I felt genuinely sorry for her, so I offered to talk to her, to see if there was anyway I could help her.
It turned out, that, not only was she in Hijab, but she had been to one of the top Islamic Schools in the country for the past 4 years!
Ultimately, its down to upbringing and good parenting. Only parents can instil good values, or more importantly the mother. If the mother wants to siphon off the children to an Islamic School, because she isnt secure in herself that she can raise them to be good muslim children, then what exactly is her role in their lives? And I mean that in the nicest way possible.
Yes the kids get access to text, and knowledge, but that can be found, now, in all types of media. After all , if they are gaining the knowledge but not implementing in their daily lives, then what good is it?
Problem with Siblings or Family
I don’t know what the situation is like in the U.S, but here in the UK, outside of London there are only small pockets and clusters of families that are practising. As a result, what tends to happen in these areas is, ordinarily only the one individual in the household is practising, while the siblings and the parents (to some extent) are leading liberal lives.

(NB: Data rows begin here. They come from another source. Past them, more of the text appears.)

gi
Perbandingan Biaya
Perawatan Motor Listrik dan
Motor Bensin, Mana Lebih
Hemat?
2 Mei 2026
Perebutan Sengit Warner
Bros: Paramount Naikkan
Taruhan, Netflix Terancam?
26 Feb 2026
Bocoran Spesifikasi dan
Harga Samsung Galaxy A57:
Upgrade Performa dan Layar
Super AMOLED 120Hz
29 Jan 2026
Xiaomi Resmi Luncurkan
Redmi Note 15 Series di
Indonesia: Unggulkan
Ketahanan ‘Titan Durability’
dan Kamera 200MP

This causes a disconnect as a natural discourse, and is only to be expected.
After all, it then becomes a conflict of core values, and I've seen it in more houses than one. Sometimes it’s the youngest daughter that decides she wants to practise. Say for example, she decides to wear the hijab, but her father is dismissive of it, and sometimes it’s the son. But these situations are present.
Are you going to penalise your suitor for something beyond his control?
It doesn’t mean he isnt civil with his family.
Will you not give anyone the benefit of the doubt, that perhaps there is a genuine reason behind the disconnect?
The girl from the Islamic School that I mentioned above, when we got to the bottom of it, we found out that she clung to the first man she got find, because she felt so neglected at home. She was the only person that was practising in her family. Yes it was tragic, but it happens. Everyone wants to feel wanted and desired, especially by their own parents, and if we don’t get the love from them, we go searching for it elsewhere. Its human nature.
All in all, it just proves further that there really is a disconnect between the Muslim Men and the Muslim Women.